• [Task description]
Restate the entries below exactly. Images are not part of the copy.

• [Records excerpted from a collection]

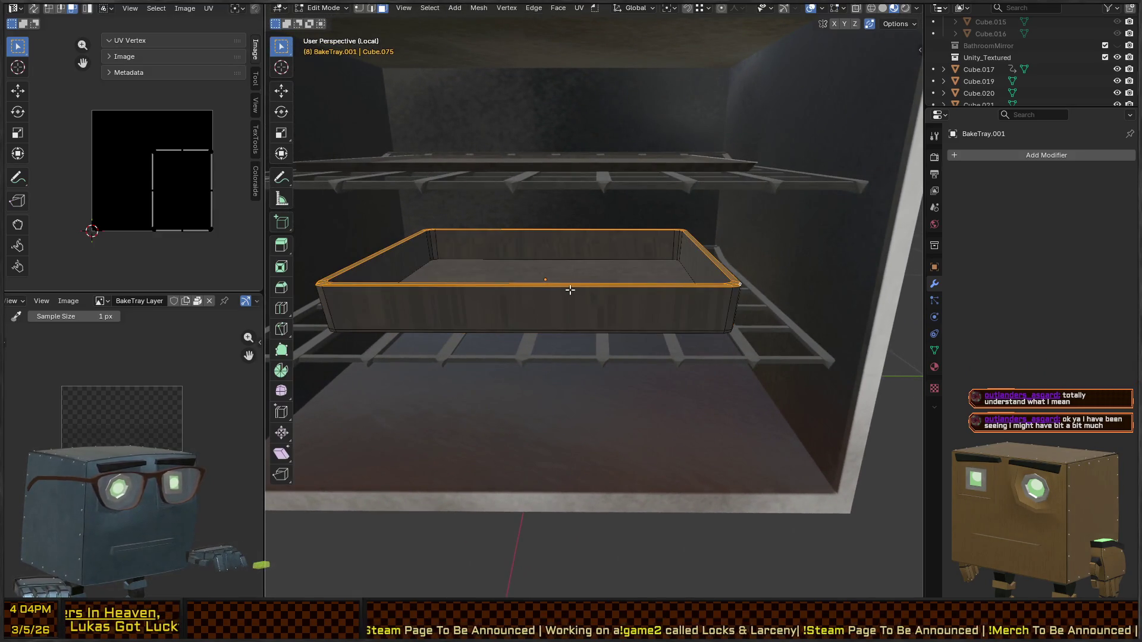
Step: Select the whole tray and Smart UV Project it with default settings
key(a)
key(u)
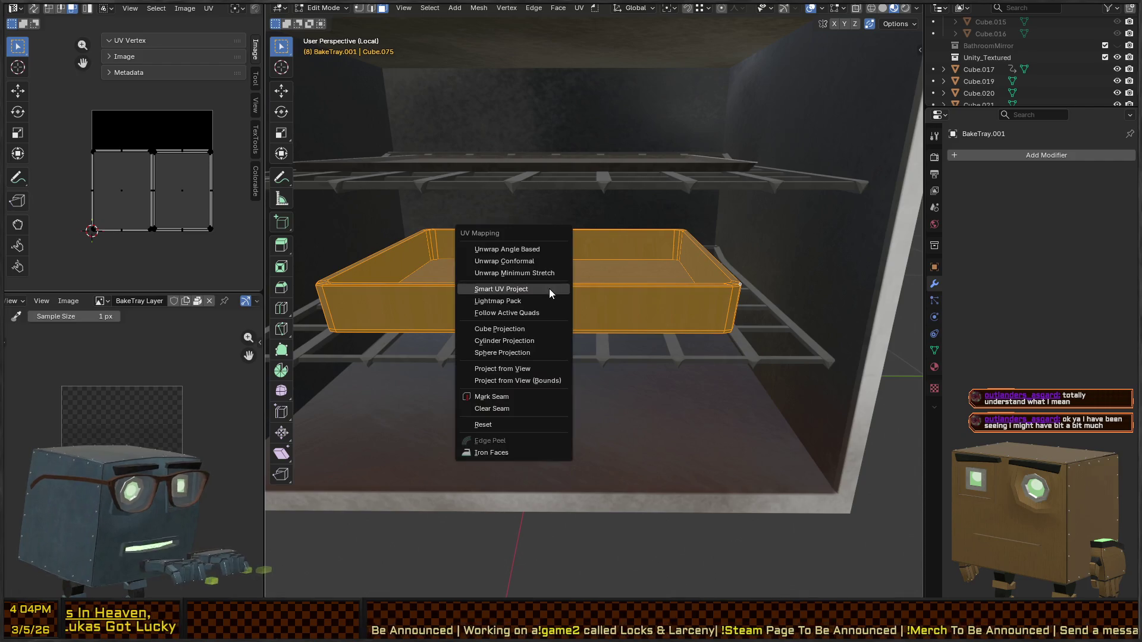
click(524, 290)
click(524, 401)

• [Answer to the exercise]
Step: Select the whole tray and Smart UV Project it with default settings
key(a)
key(u)
click(524, 290)
click(524, 401)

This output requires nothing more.